May/June 2010 Flooding in northern Botswana
Flooding is taking place over a large area of the Okavango delta as well as in other areas. Experts believe the current water levels of the rivers are expected to rise by a further 100mm, which could result in further widespread damage to property and farmlands. This picture was taken near Seronga, where floodwaters have already isolated settlements and displaced families. Several homes have been inundated or destroyed and many safari lodge airstrips and bush roads are not passable.
The rainfall has been well above average – as of the end of April there was 850mm recorded with the normal yearly average being just over 450mm. Flow rates at Mohembo, on the Botswana-Namibia border, are over 1 000 cubic metres per second – an incredible late season spike and pushing water levels to higher than in 2009. A big flood was forecast for months as heavy rains in the Angolan highlands resulted in record water levels in all rivers. In the Okavango delta, safari lodges and camps are isolated as roads and airstrips have become impassable. In some villages, huts have collapsed (pictured at the end of this article) and residents moved to higher ground.

This is one of many scenes repeated throughout the Okavango delta and other parts of Ngamiland as water surges into the region.
Botswana Floods – From the Birdlife Perspective
The following information is from the Birdlife Botswana Newsletter – please click on the link to visit their site:
EDITORIAL
One of the challenges of conserving birds in a semi-arid country like Botswana is that
many species, especially waterbirds, are highly nomadic and mobile, and react to the
occurrence of locally favourable habitat conditions. Thus it is that waterbird numbers in
Botswana have recently burgeoned with the return of high flood levels in the major
rivers in the northern part of the country, and the increased extent of flooding.

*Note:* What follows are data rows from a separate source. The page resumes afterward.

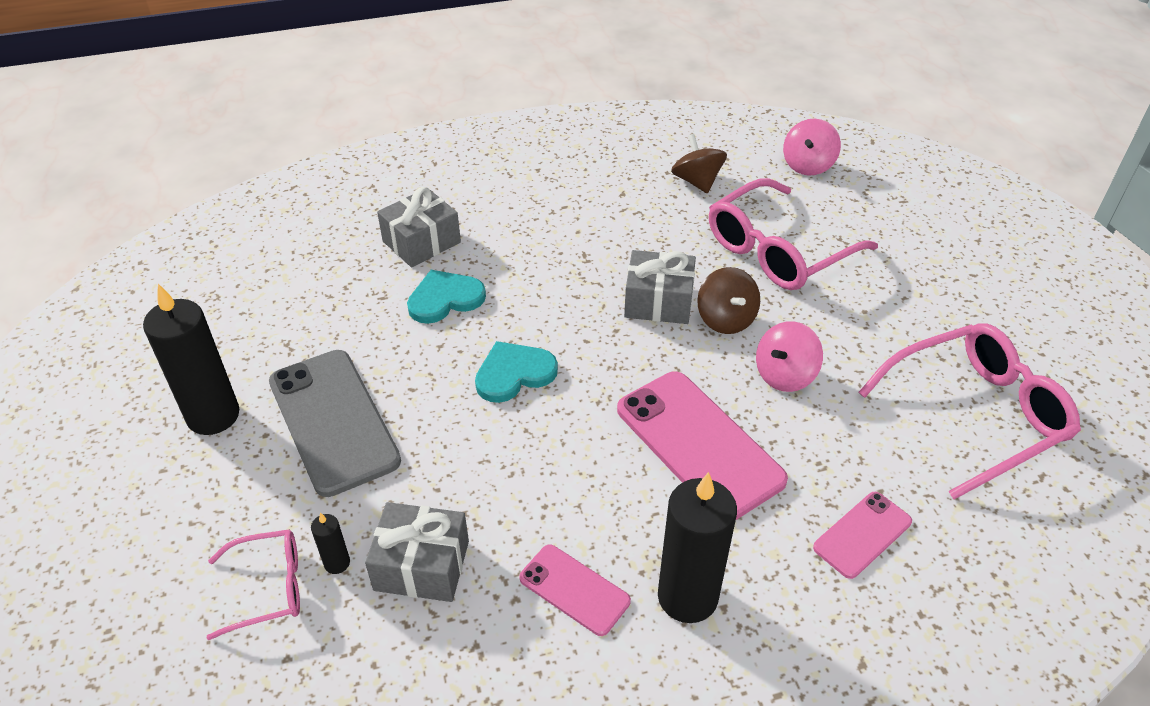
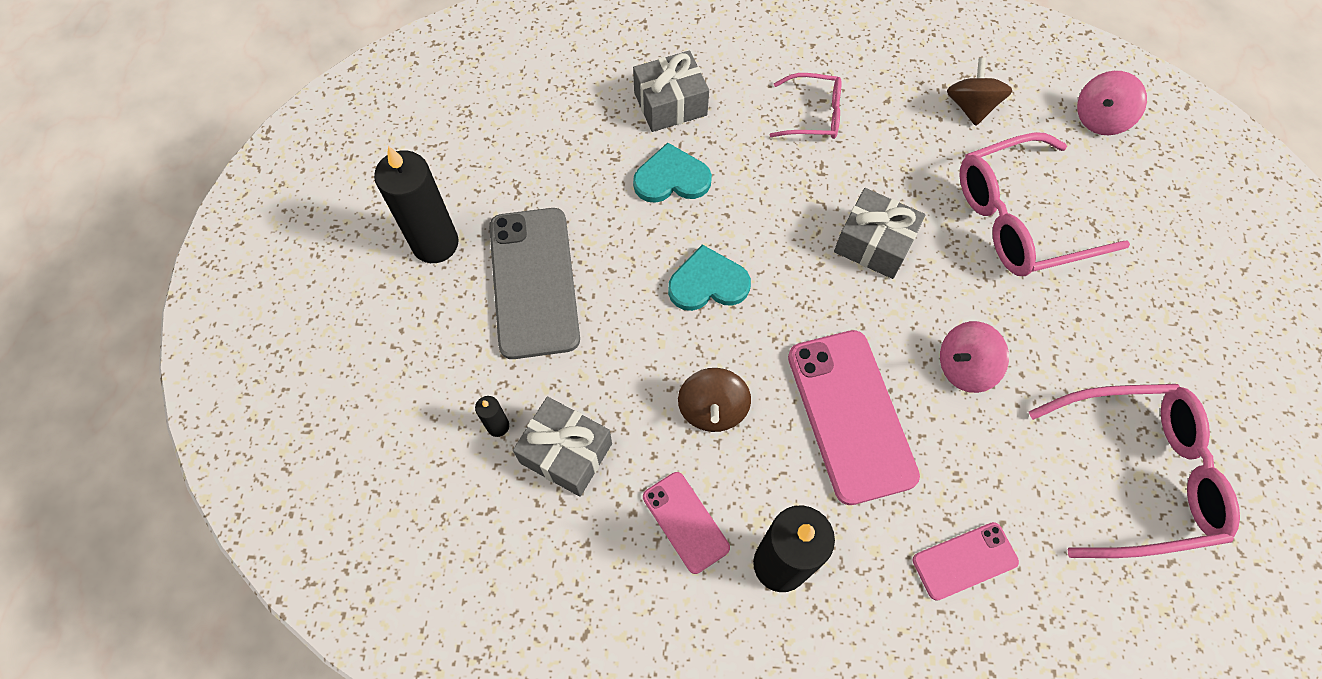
camera: 20 degrees right, 20 degrees up
(269, 588) = (438, 430): pink glasses -> pink glasses (813, 115)
(725, 319) = (932, 285): brown spinning top -> brown spinning top (712, 409)

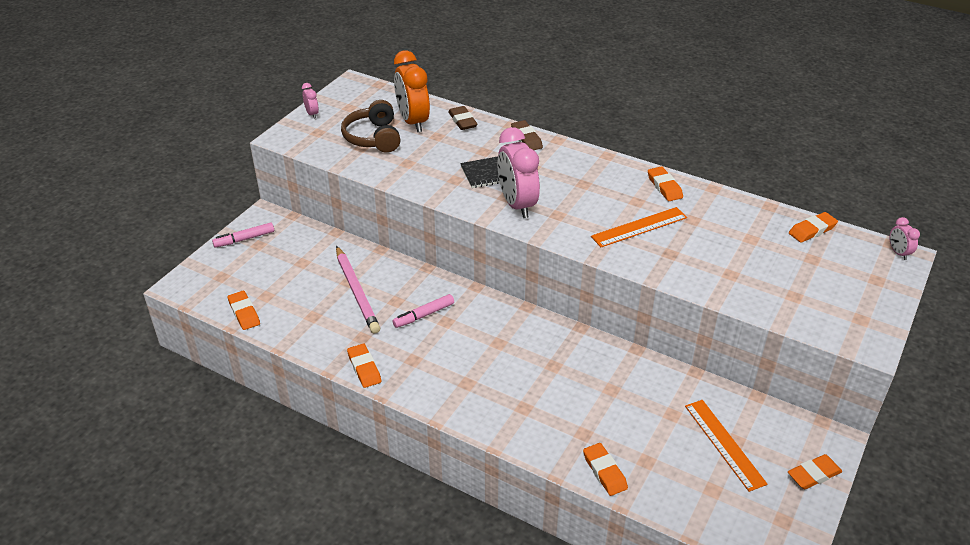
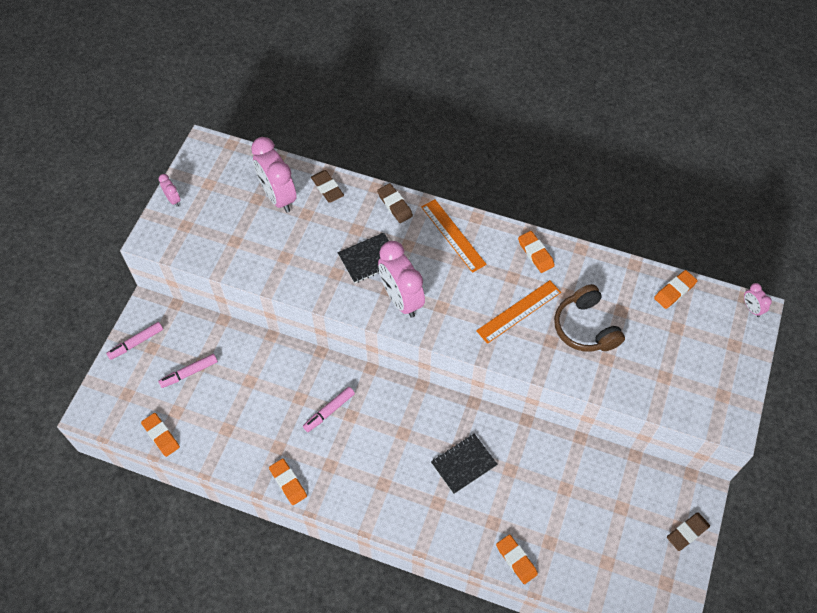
camera: 10 degrees left, 20 degrees up
(289, 268) = (189, 373): none -> pink marker
(357, 292) = (261, 393): pink pencil -> none
(373, 137) = (243, 225): brown headphones -> brown headphones (585, 327)
(413, 122) = (278, 196): orange clock -> pink clock
(560, 377) = (463, 464): none -> black notebook
(724, 444) = (612, 513): orange ruler -> orange ruler (453, 235)
(813, 474) = (687, 532): orange eraser -> brown eraser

The Zambezi and Kwando-Linyanti systems attained the highest flood levels on record,
rejuvenating the Chobe floodplains, Linyanti Swamps, Lake Liambezi and the long-dry
Savuti Channel (water flow stopped a few kilometres short of the Savuti Marsh in
Chobe National Park). The Okavango River reached the highest flood level since 1959,
with the Delta virtually doubling in size and the distal distributaries penetrating
hundreds of kilometres into the dry fringing Kalahari areas – for example, the Boteti
River reached Rakops, over 200 kilometres south of Maun. The southern part of the
Mababe Depression flooded for the first time in decades, and Lake Ngami filled to over
115 km2(compared to 50 km2 in recent years).
The abundance of water created suitable waterfowl habitat and attracted waterbirds
from all over Southern Africa. However, more importantly, new breeding colonies of
herons, egrets, storks and other birds were created, boosting the numbers of these
species far beyond what could be achieved by any human-initiated conservation
measures. Even dryland species like sandgrouse are thought to have benefited from the
opening up of traditional breeding areas within flying distance of the Boteti River.
This is wonderful for the birds, but ironically poses unexpected challenges for BirdLife
Botswana: Important Bird Areas such as Lake Ngami will wax and wane with these
cycles in waterflow, masking changes in bird numbers due to anthropogenic threats;
places like Lake Xau (currently dry) might qualify sporadically as IBAs when water is
present; avi-tourism businesses conducted by Site Support Groups might crash as the
ephemeral waterbodies evaporate. This does not mean to say that we are unhappy with
the return of the higher flood levels – water is life in Botswana – we just need to adjust
our activities, and our thinking, to accommodate these fluctuations. We look forward to
the 2010 floods with keen anticipation.